If you want to personally improve at something, design a learning process that has you hands-on practicing the skill in very short cycles with some form of feedback that you integrate into the next cycle.

Finish bannerFor example, if you want to get better at public speaking, don’t just commit to one presentation and spend a month or two preparing for it. That’s one big cycle. And it’s unlikely to go well.

Instead, record yourself giving a 5 minute presentation. Watch the video and take notes about things you’d like to improve. Record it again. See how you improved and what you’d still like to work on. Share the recording with someone who’s a better speaker than you and get their feedback.
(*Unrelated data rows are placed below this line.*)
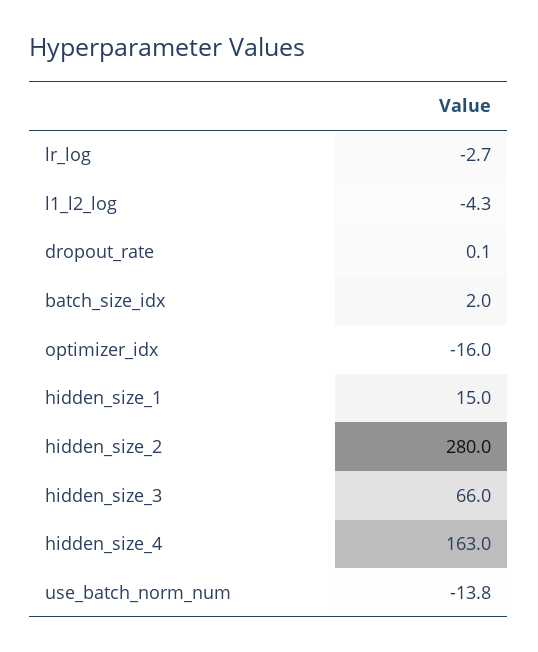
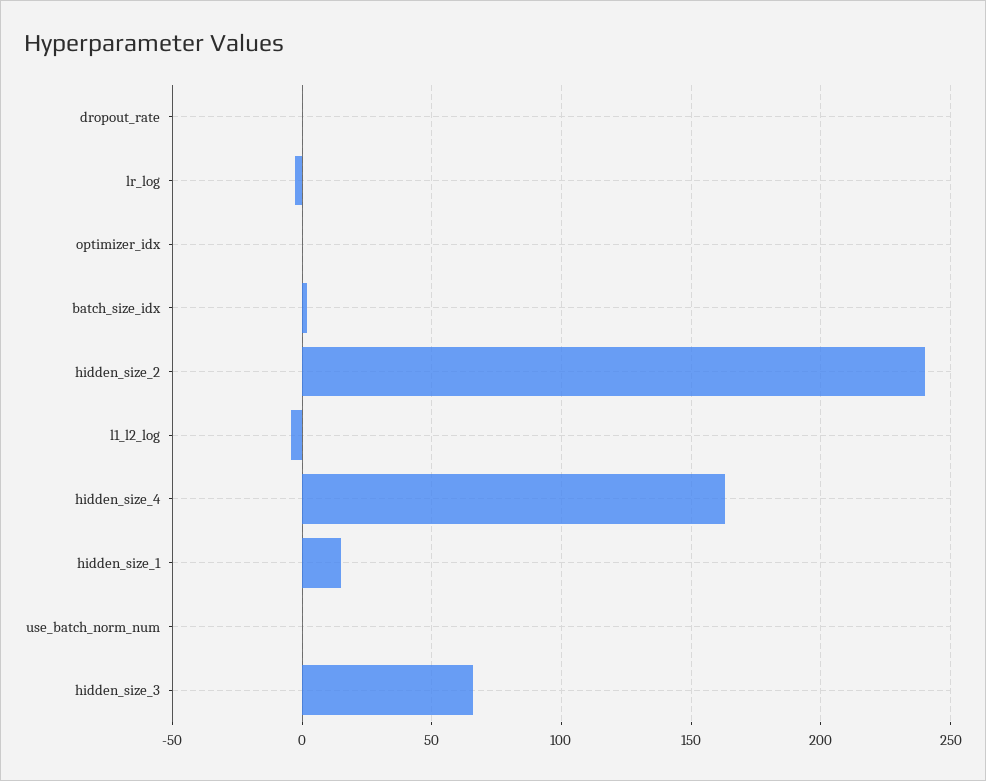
optimizer_idx: -16 -> 0
hidden_size_2: 280 -> 240
use_batch_norm_num: -13.8 -> 0

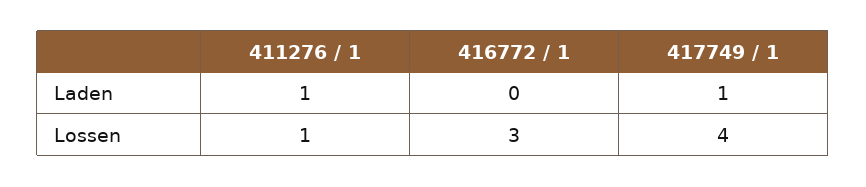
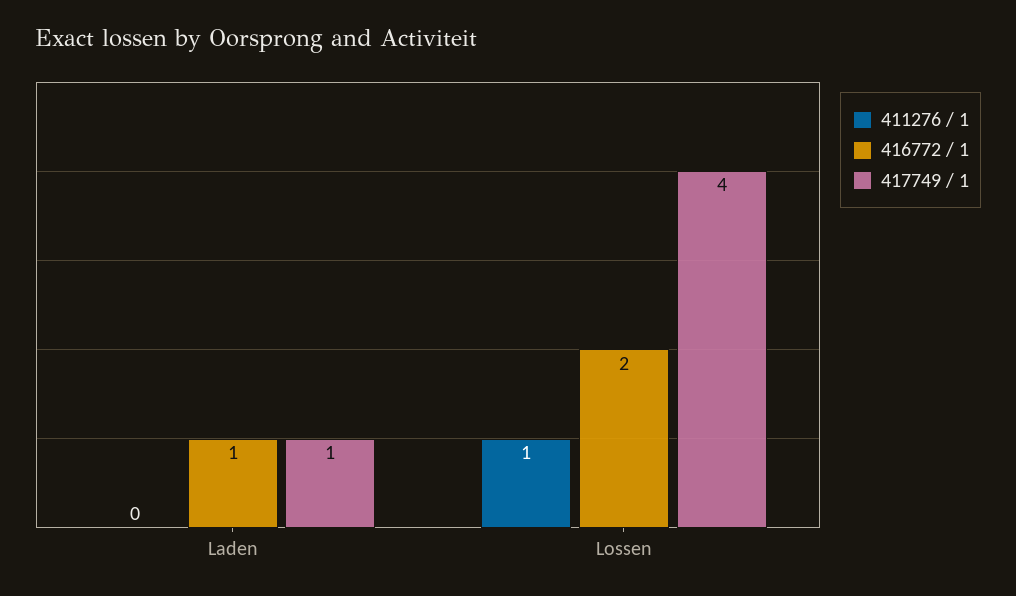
411276 / 1, Laden: 1 -> 0
416772 / 1, Laden: 0 -> 1
416772 / 1, Lossen: 3 -> 2

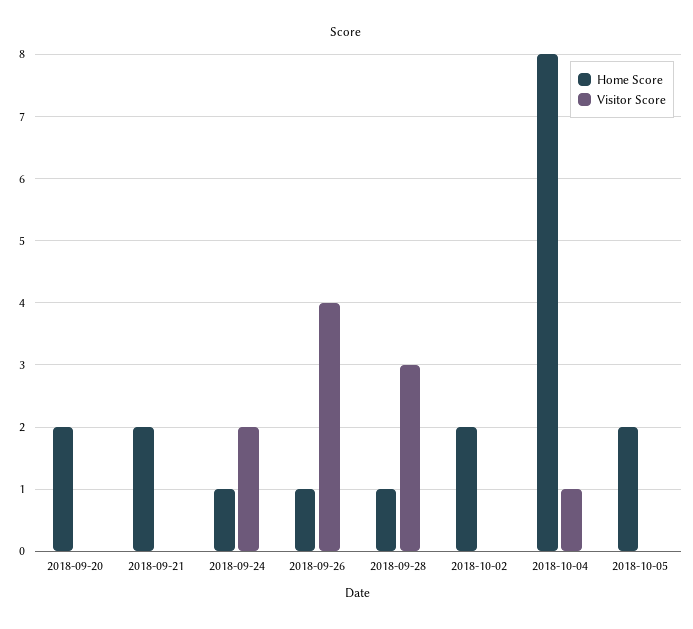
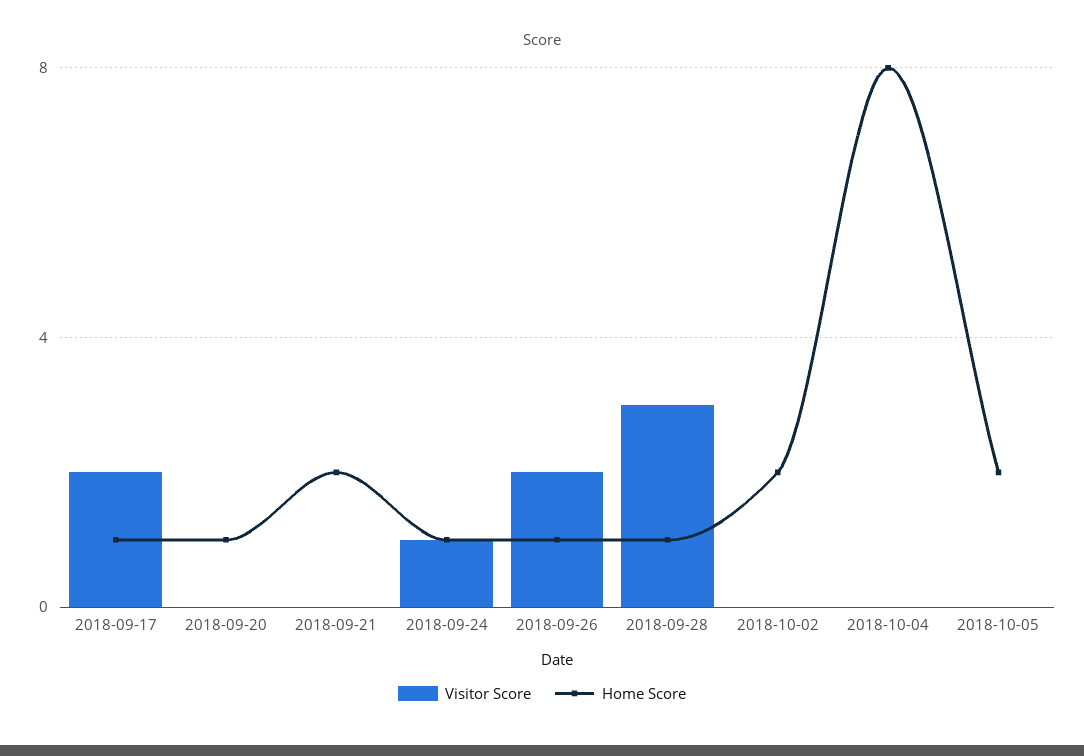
Home Score, 2018-09-20: 2 -> 1
Visitor Score, 2018-09-24: 2 -> 1
Visitor Score, 2018-09-26: 4 -> 2
Visitor Score, 2018-10-04: 1 -> 0
Visitor Score, 2018-09-17: none -> 2
Home Score, 2018-09-17: none -> 1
Do it again. In that same month or two that you would have used preparing for one big presentation, you can get dozens of cycles of practice and improvement.

This pattern works on a large scale, too. For organization-level changes, don’t just make a big plan to roll out the change in one shot. Treat it as an opportunity to learn in small cycles. Design and run a pilot with short feedback loops. You’ll learn much more from a real experiment than from hours of analysis.

The classic example of this is the pilot Agile team. Rather than a big “Agile rollout,” smart organizations identify a representative pilot to get quick learning before trying to scale across the org.

Leverage to Learn and Improve Faster

Good coaches, by the way, can give you leverage to learn and improve faster, whether at the individual, team, or org level. The best coaches can help you design better experiments—they understand the sequence of small moves that add up to big results. And they can give you useful feedback on your progress—they’ve seen a larger number of examples and recognize the patterns. So, if you’re in a situation where getting better quickly matters, where the stakes are high, consider using a coach as a lever.

A recent example we experienced…The executive team at a client of ours wanted to refresh their company mission and vision statements. Good mission and vision statements can create strong alignment and energy. A lot had changed for this company over the past few years, and they needed to clarify why their work matters to the world.

Now, this is a successful company, a leader in their industry, and the executive team is top-notch. They could have done a decent job on their mission and vision statements themselves. But they recognized they could have more leverage if they invited us in to coach them through the process. We’ve seen hundreds of these statements, both good and (mostly) bad. We’ve distilled what makes a good one. We know how to take a group from zero to writing a top 5% mission or vision statement very quickly. So, we helped them skip hours of trial and error. And the results were fantastic. They ended up with some of the best mission and vision statements we’ve seen. To be clear, they did the hard work. But they leveraged us as coaches to get faster cycles of practice and improvement than they could on their own.

Is there an area where you’d benefit from faster learning and improvement? Consider how you might design small experiments with fast feedback loops. And think about whether the stakes are high enough that it would be worth leveraging a coach to increase your speed and your likelihood of success.